◆ **TASK DIRECTIONS**
From the records, return each line that has the word "Preschool" in it.

◆ **RECORDS PROVIDED**
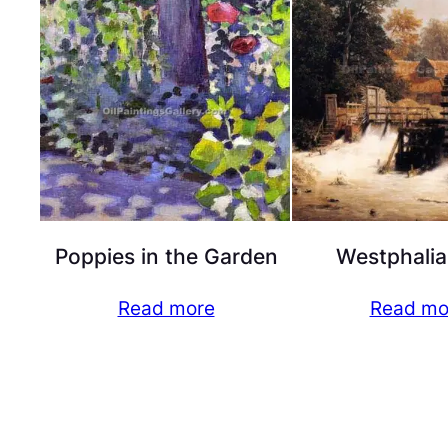
Poppies in the Garden
Westphalia
Read more
Read mo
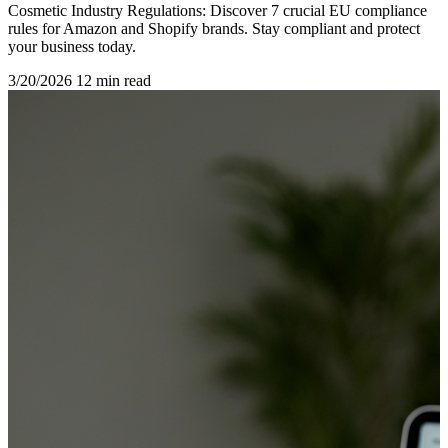
Cosmetic Industry Regulations: Discover 7 crucial EU compliance
rules for Amazon and Shopify brands. Stay compliant and protect
your business today.
3/20/2026
12 min read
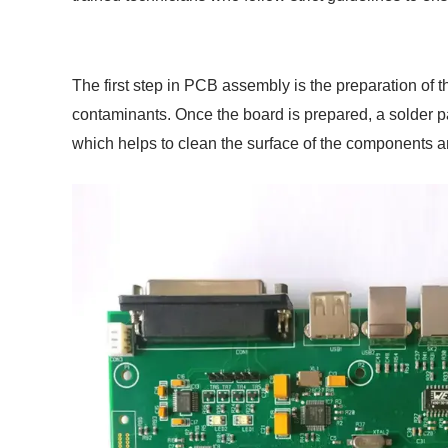
The first step in PCB assembly is the preparation of 
contaminants. Once the board is prepared, a solder pas
which helps to clean the surface of the components an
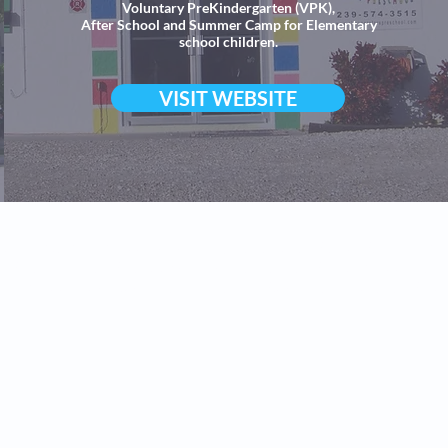
Voluntary PreKindergarten (VPK),
After School and Summer Camp for Elementary
school children.
VISIT WEBSITE
 Superstars Preschool 2024 | High quality and affordable Presc
ild Care, Full and Part time VPK, Daycare and
Afterschool Care
rs Preschool Downtown Cape Coral, Midtown Cape Coral and Nor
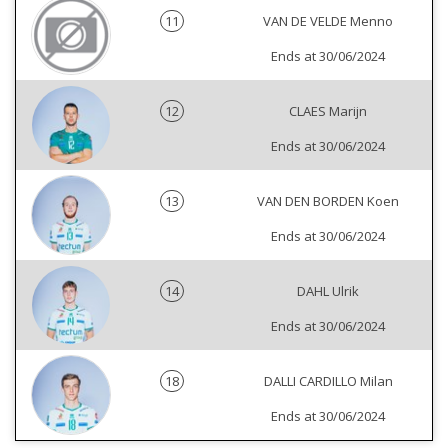
11
VAN DE VELDE Menno
Ends at 30/06/2024
12
CLAES Marijn
Ends at 30/06/2024
13
VAN DEN BORDEN Koen
Ends at 30/06/2024
14
DAHL Ulrik
Ends at 30/06/2024
18
DALLI CARDILLO Milan
Ends at 30/06/2024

◆ **TASK ANSWER**
 Superstars Preschool 2024 | High quality and affordable Presc
rs Preschool Downtown Cape Coral, Midtown Cape Coral and Nor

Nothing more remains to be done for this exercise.